Joe Btfsplk joebtfsplk at gmx.com
Thu Mar 31 19:36:02 UTC 2016


On 3/31/2016 1:04 PM, Andreas Krey wrote:
> On Thu, 31 Mar 2016 11:27:24 +0000, Joe Btfsplk wrote:
> ...
>
> They said that automatically providing cloudflared sites with
> onion addresses would make it easier to detect nonmalicious
> tor use, but I wonder why they expect that the bad guys don't
> immediately use the onion instead of the plain site as well.
I don't see how bad guys just wouldn't adapt.  They always do.
> Users != Traffic.
Yes - what does that have to do w'/ Cloudflare blocking Tor?
>
>> His statement(s) & reasoning about blocking Tor still seem strange.  As
>> they say, "follow the money trail."  "Money trumps all other reasons /
>> motives."
> Tell that the authors of the software this mailing list is for.
Tor is non-profit.  They also don't use trackers.  It's different with 
For-profit sites.
> Tracking is not cloudflare's business, it's the business of the site owner.
Yes & no.  It's the business of the trackers, who pay the sites.  Some 
sites need / want help rejecting "unprofitable" users / traffic, that 
trackers won't pay them for. e.g., by using Cloudflare's unsolvable 
captchas to exclude Tor users.
How did Google became the giant it is?  By NOT collecting data, tracking 
users - not using it for advertising or selling the data? Tracking users 
& collecting data, building profiles is huge business.
TBB makes that much harder.  It's not hard to conclude that's why some 
sites don't want TBB users taking resources, though not the only reason 
they may have.
>> Can't sites tell the difference in actions of crawlers & real users?
> Not as easily as just using cloudflare as a front.
Exactly my point.  Maybe you got that & were reinforcing it?  If some 
sites didn't want to exclude TBB, they wouldn't allow Cloudflare serving 
unsolvable captchas.
If they're serving the same unsolvable captchas to *all* browsers, they 
wouldn't have any traffic.

Maybe Tor devs could meet w/ some of the sites and / or Cloudflare, to 
see actual data showing 94% of Tor traffic malicious.

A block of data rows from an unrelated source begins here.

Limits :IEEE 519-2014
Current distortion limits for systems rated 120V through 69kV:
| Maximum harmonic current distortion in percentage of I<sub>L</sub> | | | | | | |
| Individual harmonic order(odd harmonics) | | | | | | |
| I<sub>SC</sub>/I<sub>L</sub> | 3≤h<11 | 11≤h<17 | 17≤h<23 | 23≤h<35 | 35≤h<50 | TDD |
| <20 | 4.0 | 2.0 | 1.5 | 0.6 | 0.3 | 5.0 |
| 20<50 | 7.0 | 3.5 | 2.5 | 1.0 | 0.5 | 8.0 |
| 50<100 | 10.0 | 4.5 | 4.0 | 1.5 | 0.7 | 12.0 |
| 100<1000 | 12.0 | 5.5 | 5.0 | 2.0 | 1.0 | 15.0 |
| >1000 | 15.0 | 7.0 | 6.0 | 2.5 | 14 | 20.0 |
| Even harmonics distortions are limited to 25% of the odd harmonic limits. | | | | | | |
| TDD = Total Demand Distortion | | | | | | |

And see if it's remotely possible to do anything about it.  Or, if it's 
just a made up number & not the real reason Cloudflare is blocking Tor.  
Because I'm not sure the problem will go away anytime soon.

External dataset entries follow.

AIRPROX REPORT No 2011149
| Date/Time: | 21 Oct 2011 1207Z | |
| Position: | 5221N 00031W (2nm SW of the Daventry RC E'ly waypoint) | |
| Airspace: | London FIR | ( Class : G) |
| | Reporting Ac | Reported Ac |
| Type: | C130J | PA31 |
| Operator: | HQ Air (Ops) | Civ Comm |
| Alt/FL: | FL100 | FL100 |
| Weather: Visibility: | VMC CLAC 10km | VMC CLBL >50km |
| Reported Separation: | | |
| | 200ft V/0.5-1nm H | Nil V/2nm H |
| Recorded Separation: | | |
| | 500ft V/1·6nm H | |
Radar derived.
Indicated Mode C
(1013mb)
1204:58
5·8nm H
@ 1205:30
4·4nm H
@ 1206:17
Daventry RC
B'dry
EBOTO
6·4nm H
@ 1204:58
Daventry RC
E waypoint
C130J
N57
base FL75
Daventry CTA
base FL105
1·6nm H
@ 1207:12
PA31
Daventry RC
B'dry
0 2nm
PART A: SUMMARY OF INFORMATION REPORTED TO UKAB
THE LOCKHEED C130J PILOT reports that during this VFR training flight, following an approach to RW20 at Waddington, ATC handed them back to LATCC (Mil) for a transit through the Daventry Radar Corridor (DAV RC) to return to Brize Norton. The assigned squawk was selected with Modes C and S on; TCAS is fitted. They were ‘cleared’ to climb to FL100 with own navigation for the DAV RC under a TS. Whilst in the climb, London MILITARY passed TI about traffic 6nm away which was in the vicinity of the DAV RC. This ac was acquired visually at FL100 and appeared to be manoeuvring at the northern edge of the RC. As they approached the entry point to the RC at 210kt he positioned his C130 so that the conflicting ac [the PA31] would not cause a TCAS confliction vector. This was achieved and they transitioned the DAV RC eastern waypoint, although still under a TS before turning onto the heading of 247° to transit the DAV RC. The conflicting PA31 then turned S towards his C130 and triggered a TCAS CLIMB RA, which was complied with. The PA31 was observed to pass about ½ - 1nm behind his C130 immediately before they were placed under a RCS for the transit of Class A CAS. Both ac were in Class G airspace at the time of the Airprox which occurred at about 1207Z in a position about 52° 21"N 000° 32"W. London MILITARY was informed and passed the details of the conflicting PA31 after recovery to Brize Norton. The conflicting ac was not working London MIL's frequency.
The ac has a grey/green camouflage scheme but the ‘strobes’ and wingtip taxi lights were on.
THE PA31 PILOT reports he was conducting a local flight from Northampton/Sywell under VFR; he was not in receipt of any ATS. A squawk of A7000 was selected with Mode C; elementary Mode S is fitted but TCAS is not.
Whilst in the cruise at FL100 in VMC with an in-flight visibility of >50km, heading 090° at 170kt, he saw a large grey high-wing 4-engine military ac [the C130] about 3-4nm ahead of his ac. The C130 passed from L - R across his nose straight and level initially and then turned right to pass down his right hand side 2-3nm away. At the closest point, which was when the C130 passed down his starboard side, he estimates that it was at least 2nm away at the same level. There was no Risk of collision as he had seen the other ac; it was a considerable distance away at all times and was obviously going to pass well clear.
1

We could file a class action suit for discrimination against "freedom to 
choose a browser."  I think it's in the constitution.

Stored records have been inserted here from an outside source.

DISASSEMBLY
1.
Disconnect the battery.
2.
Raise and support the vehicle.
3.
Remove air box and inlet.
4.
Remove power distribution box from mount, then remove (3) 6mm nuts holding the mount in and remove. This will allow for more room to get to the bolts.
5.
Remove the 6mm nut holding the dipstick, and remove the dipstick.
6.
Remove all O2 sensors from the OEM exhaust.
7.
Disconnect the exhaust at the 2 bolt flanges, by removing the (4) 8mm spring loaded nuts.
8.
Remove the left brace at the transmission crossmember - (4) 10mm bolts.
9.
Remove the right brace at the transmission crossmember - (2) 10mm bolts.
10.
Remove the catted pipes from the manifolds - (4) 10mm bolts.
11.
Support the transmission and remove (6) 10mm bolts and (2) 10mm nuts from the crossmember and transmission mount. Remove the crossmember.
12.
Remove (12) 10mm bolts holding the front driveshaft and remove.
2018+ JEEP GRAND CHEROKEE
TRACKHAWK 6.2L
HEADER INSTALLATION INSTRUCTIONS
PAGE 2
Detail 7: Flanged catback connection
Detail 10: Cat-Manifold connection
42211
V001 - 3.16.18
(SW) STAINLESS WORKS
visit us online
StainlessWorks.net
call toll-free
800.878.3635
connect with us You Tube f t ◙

> Crawlers would immediately get smart and stretch their requests out?
>
>
Yes, but once a site detects crawlers repeatedly trying to access far 
more content than most any real user, they could put a halt.
But if an exit has 1 crawler & 99 real users, the whole exit gets 
blocked.  Unless the site / Cloudflare - whom ever - uses finer 
detection (fingerprinting, etc.) to block only certain requests from an 
exit - if that's possible.
I doubt they want to go to the trouble, as TBB users hurt their business 
anyway, from a tracking stand point.